◆ Atividade 1 ◆
Relacione todas as ações que, no trecho sobre o Plano Safra, somam os R$ 6,1 bilhões destinados à agricultura familiar além do Pronaf.
◆ Atividade 2 ◆
Redija a continuação do texto sobre o Plano Safra, a partir da última frase apresentada.

◆ Trecho do texto ◆
Do volume anunciado pelo Plano Safra empresarial (médios e grandes produtores rurais), os recursos para operações de crédito de investimento somam R$ 92,1 bilhões, sendo R$ 61 bilhões com recursos controlados. Para custeio e comercialização, dos R$ 212,12 bilhões anunciados, serão R$ 186,42 bilhões com recursos controlados. Para a agricultura familiar, inteiramente operada com recursos controlados, R$ 71,6 bilhões foram anunciados para o Programa de Fortalecimento da Agricultura Familiar – Pronaf, além de um somatório de R$ 6,1 bilhões para ações como compras públicas, assistência técnica e extensão rural, Política de Garantia de Preços Mínimos para os Produtos da Sociobiodiversidade (PGPM-Bio), Garantia-Safra e Proagro Mais.
Ainda não foi publicada a Portaria do Ministério da Fazenda que autoriza o pagamento de equalização de taxas de juros em financiamentos rurais concedidos no âmbito do Plano Safra 2023/2024 até o fechamento deste documento.

◆ Dados apresentados ◆
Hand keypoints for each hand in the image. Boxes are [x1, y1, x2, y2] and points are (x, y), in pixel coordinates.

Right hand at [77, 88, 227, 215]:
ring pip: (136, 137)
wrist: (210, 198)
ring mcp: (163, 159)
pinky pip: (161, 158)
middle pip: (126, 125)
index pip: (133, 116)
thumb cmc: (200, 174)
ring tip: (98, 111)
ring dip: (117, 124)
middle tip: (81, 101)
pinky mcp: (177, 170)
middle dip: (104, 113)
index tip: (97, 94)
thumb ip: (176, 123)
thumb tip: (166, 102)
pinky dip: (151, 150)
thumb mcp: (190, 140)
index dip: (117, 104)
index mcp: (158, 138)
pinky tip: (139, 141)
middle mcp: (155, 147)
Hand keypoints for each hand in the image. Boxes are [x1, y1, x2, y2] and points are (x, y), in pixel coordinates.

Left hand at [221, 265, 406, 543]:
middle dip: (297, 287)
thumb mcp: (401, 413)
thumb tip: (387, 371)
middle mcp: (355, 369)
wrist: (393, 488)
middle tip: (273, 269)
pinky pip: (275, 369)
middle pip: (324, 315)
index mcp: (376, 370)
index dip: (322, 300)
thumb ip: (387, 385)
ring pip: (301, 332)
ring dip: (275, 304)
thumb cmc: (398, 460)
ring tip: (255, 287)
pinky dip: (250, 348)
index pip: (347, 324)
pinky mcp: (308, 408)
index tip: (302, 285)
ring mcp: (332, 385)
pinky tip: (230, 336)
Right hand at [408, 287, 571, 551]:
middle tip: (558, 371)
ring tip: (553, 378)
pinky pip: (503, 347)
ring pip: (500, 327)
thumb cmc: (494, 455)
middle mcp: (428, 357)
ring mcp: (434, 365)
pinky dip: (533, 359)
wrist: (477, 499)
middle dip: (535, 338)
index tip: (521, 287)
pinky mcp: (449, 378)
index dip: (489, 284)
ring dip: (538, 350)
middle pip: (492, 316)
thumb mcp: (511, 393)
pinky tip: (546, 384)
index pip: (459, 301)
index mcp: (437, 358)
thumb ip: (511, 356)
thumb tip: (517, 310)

◆ Resposta 1 ◆
- compras públicas
- assistência técnica e extensão rural
- Política de Garantia de Preços Mínimos para os Produtos da Sociobiodiversidade (PGPM-Bio)
- Garantia-Safra
- Proagro Mais

◆ Resposta 2 ◆
Impedimentos sociais, ambientais e climáticos
Para que o produtor possa contratar o crédito rural, deverá cumprir com requisitos sociais, ambientais e climáticos dispostos na Resolução BCB nº 140/2021 Resolução CMN nº 5081/2023. Essas normas foram incorporadas na Seção 9 do Capítulo 2 do Manual de Crédito Rural (MCR 2-9). Entre as principais mudanças, vale destacar:
1 – A observância das restrições de acesso a crédito relacionadas aos aspectos socioambientais para todo o imóvel rural, não apenas do empreendimento objeto de financiamento (a partir de 03/07/2023);
2 – O Cadastro Ambiental Rural – CAR cancelado ou suspenso impossibilitará a tomada de crédito (a partir de 01/08/2023);
3 – Inclusão dos embargos ambientais emitidos pelos órgãos estaduais, não apenas federais e não somente para o bioma Amazônia, mas para todos os biomas (a partir de 01/01/2024);
4 – Não será concedido crédito rural a empreendimento situado em imóvel rural total ou parcialmente inserido em Floresta Pública Tipo B (Não Destinada) registrada no Cadastro Nacional de Florestas Públicas do Serviço Florestal Brasileiro, exceto para imóveis rurais com título de propriedade e para aqueles com até 4 (quatro) módulos fiscais com pedido de regularização fundiária analisado e deferido pelo Instituto Nacional de Colonização e Reforma Agrária – Incra (também a partir de 01/01/2024).
Ainda se espera um passo maior dos impedimentos na concessão de crédito para incluir a verificação do desmatamento ilegal nos biomas, não embargados e sem autorização dos órgãos competentes, preferencialmente com a incorporação e verificação automática de dados oficiais (como o desmatamento divulgado pelo PRODES e DETER do Instituto Nacional de Pesquisas Espaciais – INPE) no SICOR – Sistema de Operações de Crédito Rural e do Proagro especialmente após 22/07/2008, considerando a data de corte da Lei no 12.651/2012 – Lei de Proteção da Vegetação Nativa ou Código Florestal.
Nesse sentido, o Banco Nacional de Desenvolvimento Econômico e Social – BNDES incorporou dados de desmatamento organizados pelo MapBiomas desde fevereiro de 2023 (Circular SUP/ADIG nº 57/2022-BNDES), suspendendo créditos quando há indícios de desmatamento, “sendo vedadas operações onde seja identificado o desmatamento sem comprovação de regularidade da situação”.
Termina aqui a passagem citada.